The full listing needs to be output exactly.

(DATA PROVIDED)

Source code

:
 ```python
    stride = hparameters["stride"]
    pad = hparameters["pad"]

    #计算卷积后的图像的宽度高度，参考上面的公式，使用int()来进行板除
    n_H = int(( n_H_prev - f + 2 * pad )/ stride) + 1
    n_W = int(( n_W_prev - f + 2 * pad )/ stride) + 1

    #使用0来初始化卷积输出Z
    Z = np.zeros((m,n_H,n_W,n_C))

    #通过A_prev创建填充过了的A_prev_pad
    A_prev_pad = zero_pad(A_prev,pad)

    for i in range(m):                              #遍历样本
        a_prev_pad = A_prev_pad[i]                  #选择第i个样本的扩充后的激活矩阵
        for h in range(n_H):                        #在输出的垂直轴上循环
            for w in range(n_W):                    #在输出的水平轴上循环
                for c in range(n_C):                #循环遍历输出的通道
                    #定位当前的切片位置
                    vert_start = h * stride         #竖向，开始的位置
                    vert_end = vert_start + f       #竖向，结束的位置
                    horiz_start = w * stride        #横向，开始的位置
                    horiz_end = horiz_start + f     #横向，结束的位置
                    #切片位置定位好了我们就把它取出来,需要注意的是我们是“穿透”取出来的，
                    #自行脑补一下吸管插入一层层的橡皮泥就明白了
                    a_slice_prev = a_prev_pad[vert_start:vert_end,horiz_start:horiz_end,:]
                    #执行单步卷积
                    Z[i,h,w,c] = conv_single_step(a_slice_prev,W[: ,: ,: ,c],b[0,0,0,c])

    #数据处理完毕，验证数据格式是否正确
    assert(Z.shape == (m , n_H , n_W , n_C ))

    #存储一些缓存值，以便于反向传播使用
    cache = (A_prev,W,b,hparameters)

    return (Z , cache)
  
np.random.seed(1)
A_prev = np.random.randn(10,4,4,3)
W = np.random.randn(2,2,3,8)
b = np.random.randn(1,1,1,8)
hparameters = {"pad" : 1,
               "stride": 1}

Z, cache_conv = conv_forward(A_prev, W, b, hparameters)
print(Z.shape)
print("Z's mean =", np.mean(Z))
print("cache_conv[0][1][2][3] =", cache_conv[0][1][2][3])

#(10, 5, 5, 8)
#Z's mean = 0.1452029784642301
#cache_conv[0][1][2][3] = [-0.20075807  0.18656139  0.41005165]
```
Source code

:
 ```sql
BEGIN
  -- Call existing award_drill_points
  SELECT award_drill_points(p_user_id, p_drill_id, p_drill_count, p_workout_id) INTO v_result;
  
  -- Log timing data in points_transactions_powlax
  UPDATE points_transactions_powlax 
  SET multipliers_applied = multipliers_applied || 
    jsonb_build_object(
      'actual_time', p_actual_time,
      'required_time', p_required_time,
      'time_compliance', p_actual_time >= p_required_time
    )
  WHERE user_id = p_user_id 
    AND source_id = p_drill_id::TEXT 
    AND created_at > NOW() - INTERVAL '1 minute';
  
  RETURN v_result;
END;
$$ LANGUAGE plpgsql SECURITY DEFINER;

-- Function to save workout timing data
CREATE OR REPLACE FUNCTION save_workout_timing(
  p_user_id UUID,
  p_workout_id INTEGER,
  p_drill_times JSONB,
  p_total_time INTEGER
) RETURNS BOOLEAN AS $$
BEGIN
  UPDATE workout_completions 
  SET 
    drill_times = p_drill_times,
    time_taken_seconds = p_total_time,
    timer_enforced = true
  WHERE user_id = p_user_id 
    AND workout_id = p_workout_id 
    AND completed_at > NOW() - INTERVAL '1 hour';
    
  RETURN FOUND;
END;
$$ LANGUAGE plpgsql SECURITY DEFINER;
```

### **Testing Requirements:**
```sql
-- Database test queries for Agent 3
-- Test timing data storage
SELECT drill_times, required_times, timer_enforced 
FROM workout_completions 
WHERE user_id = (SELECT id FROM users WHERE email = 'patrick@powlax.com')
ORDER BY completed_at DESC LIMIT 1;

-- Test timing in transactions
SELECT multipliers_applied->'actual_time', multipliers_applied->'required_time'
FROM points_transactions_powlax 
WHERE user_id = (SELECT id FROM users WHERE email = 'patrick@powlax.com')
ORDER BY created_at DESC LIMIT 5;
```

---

(End DATA PROVIDED)

[WRITTEN ANSWER]
Source code

:
 ```python
    stride = hparameters["stride"]
    pad = hparameters["pad"]

    #计算卷积后的图像的宽度高度，参考上面的公式，使用int()来进行板除
    n_H = int(( n_H_prev - f + 2 * pad )/ stride) + 1
    n_W = int(( n_W_prev - f + 2 * pad )/ stride) + 1

    #使用0来初始化卷积输出Z
    Z = np.zeros((m,n_H,n_W,n_C))

    #通过A_prev创建填充过了的A_prev_pad
    A_prev_pad = zero_pad(A_prev,pad)

    for i in range(m):                              #遍历样本
        a_prev_pad = A_prev_pad[i]                  #选择第i个样本的扩充后的激活矩阵
        for h in range(n_H):                        #在输出的垂直轴上循环
            for w in range(n_W):                    #在输出的水平轴上循环
                for c in range(n_C):                #循环遍历输出的通道
                    #定位当前的切片位置
                    vert_start = h * stride         #竖向，开始的位置
                    vert_end = vert_start + f       #竖向，结束的位置
                    horiz_start = w * stride        #横向，开始的位置
                    horiz_end = horiz_start + f     #横向，结束的位置
                    #切片位置定位好了我们就把它取出来,需要注意的是我们是“穿透”取出来的，
                    #自行脑补一下吸管插入一层层的橡皮泥就明白了
                    a_slice_prev = a_prev_pad[vert_start:vert_end,horiz_start:horiz_end,:]
                    #执行单步卷积
                    Z[i,h,w,c] = conv_single_step(a_slice_prev,W[: ,: ,: ,c],b[0,0,0,c])

    #数据处理完毕，验证数据格式是否正确
    assert(Z.shape == (m , n_H , n_W , n_C ))

    #存储一些缓存值，以便于反向传播使用
    cache = (A_prev,W,b,hparameters)

    return (Z , cache)
  
np.random.seed(1)
A_prev = np.random.randn(10,4,4,3)
W = np.random.randn(2,2,3,8)
b = np.random.randn(1,1,1,8)
hparameters = {"pad" : 1,
               "stride": 1}

Z, cache_conv = conv_forward(A_prev, W, b, hparameters)
print(Z.shape)
print("Z's mean =", np.mean(Z))
print("cache_conv[0][1][2][3] =", cache_conv[0][1][2][3])

#(10, 5, 5, 8)
#Z's mean = 0.1452029784642301
#cache_conv[0][1][2][3] = [-0.20075807  0.18656139  0.41005165]
```
Source code

:
 ```sql
BEGIN
  -- Call existing award_drill_points
  SELECT award_drill_points(p_user_id, p_drill_id, p_drill_count, p_workout_id) INTO v_result;
  
  -- Log timing data in points_transactions_powlax
  UPDATE points_transactions_powlax 
  SET multipliers_applied = multipliers_applied || 
    jsonb_build_object(
      'actual_time', p_actual_time,
      'required_time', p_required_time,
      'time_compliance', p_actual_time >= p_required_time
    )
  WHERE user_id = p_user_id 
    AND source_id = p_drill_id::TEXT 
    AND created_at > NOW() - INTERVAL '1 minute';
  
  RETURN v_result;
END;
$$ LANGUAGE plpgsql SECURITY DEFINER;

-- Function to save workout timing data
CREATE OR REPLACE FUNCTION save_workout_timing(
  p_user_id UUID,
  p_workout_id INTEGER,
  p_drill_times JSONB,
  p_total_time INTEGER
) RETURNS BOOLEAN AS $$
BEGIN
  UPDATE workout_completions 
  SET 
    drill_times = p_drill_times,
    time_taken_seconds = p_total_time,
    timer_enforced = true
  WHERE user_id = p_user_id 
    AND workout_id = p_workout_id 
    AND completed_at > NOW() - INTERVAL '1 hour';
    
  RETURN FOUND;
END;
$$ LANGUAGE plpgsql SECURITY DEFINER;
```

### **Testing Requirements:**
```sql
-- Database test queries for Agent 3
-- Test timing data storage
SELECT drill_times, required_times, timer_enforced 
FROM workout_completions 
WHERE user_id = (SELECT id FROM users WHERE email = 'patrick@powlax.com')
ORDER BY completed_at DESC LIMIT 1;

-- Test timing in transactions
SELECT multipliers_applied->'actual_time', multipliers_applied->'required_time'
FROM points_transactions_powlax 
WHERE user_id = (SELECT id FROM users WHERE email = 'patrick@powlax.com')
ORDER BY created_at DESC LIMIT 5;
```

---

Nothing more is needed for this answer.